The girl I feel most sorry for is Denise Thomas, 14 at the
time of the murder. She probably joined
Paula Cooper’s circle for security or a need to find acceptance and probably
didn’t realize Paula would kill Ruth Pelke when they went to her home on that
fateful day. At her trial Chicago Tribune reporter John O’Brien
described her as slightly built and looking younger than her years. She claimed that she cried in horror when
Paula started stabbing Ruth Pelke and refused to hold the knife in her even
though Paula threatened to kill her. She
denied hitting Ruth with a glass bowl that contained her fingerprints, claiming
she just picked it up to examine it.
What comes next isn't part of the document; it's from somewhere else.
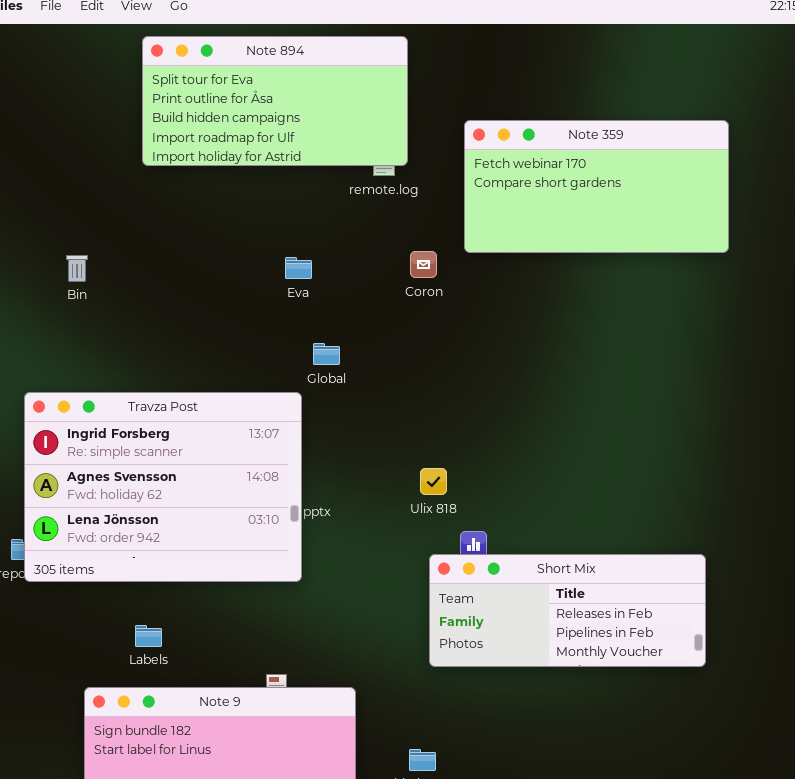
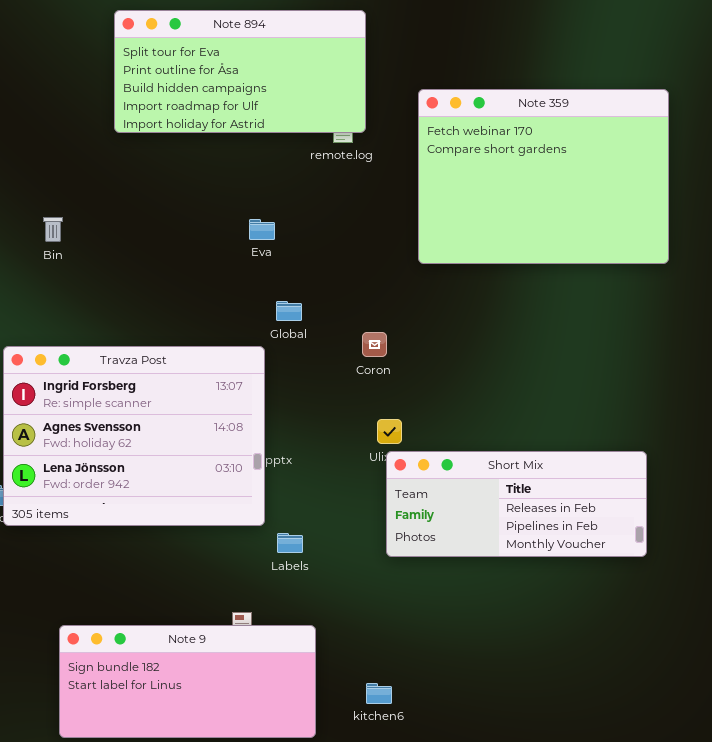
Note 359: [464,120,729,253] -> [418,89,669,264], resized
Coron: [410,251,437,278] -> [362,332,387,357], moved
Short Mix: [429,554,706,667] -> [386,451,647,557], moved
Labels: [135,625,162,647] -> [277,533,303,553], moved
She
wrote a note to a friend saying she hit someone with a vase but may have just
been fabricating the story. Even if she
did hit the victim with an object, it probably was at Paula’s orders and hardly
a fatal blow. Instead of being tried as a juvenile, which is where her case
should have gone, she received a sentence of 25 years. Both she and her attorney, Richard Wolters,
Jr., cried when the judge pronounced the sentence. By the time she was released she was a
middle-age woman in poor health.
Her plight reminded me of what Kathryn Hyndman wrote about
Willa Mae, forced by circumstance into situations which resulted in her being
incarcerated most of her life. They were in Crown Point jail together when
Kathryn was a political prisoner during the Red Scare. She wrote: “Reading her obituary, I thought of lovely Willa Mae’s wasted life and
wondered if anyone came to the funeral.
All she was now was a notice in the paper. Did anyone except myself weep for her? How many more Willa Maes are there in this
rich country? Who cares about them? To the solid law-abiding citizen it was just
one more sinner being put into the earth, six feet down. Dear Willa Mae, I wish you could somehow know
that I will never forget you. Rest in
peace, dear child, you knew so little of it in life.”
The new Illinois medical marijuana law would allow
purchases of 2.5 ounces every two weeks.
I doubt if even Cheech and Chong consumed that quantity.
Nephew Beamer Pickert, like me a Bucknell alum, sent along
a policy statement by university president John Bravman banning further Homecoming
Weekend events. Last spring, he
announced, 15 inebriated students had to be hospitalized and other offenses
ranging from burglary to public urination were widespread.
Marianne Brush found on YouTube a 2011 Russian TV
broadcast entitled “Dying Industrial Town Gives Look at the Ghost of America’s
Future.” Anastasia Churkina interviewed
Steve McShane at City Methodist Church and me in front of an abandoned building
near IUN. My only line was that the city’s
two growth businesses were strip clubs and truck stops. Leave it to those Russkies to slam the good
old USA.
The Archives was bustling Friday with David Trafny
researching Glen Park, three volunteers at work, and a visitor from Indiana
Dunes national Lakeshore. I left early
and watched the season two opener of “The Sopranos.” I’ve already noticed how much the Tony Soprano
character’s gestures resemble brother-in-law Sonny and almost fell out of my
chair at a scene where he is playing solitaire like Sonny often does.
Phil arrived for a long weekend, so we dined at Sage
Restaurant and then played Uno with Angie, James, and Becca. Because of rain delaying Phil and Dave’s
morning golf date, we got in five-player games of Amun Re and Acquire with Tom
and Brady Wade. Dave finished a close
second to me in Amun Re and to Phil in Acquire. In the evening we played four
pinochle games and reminisced about Little League and softball highlights.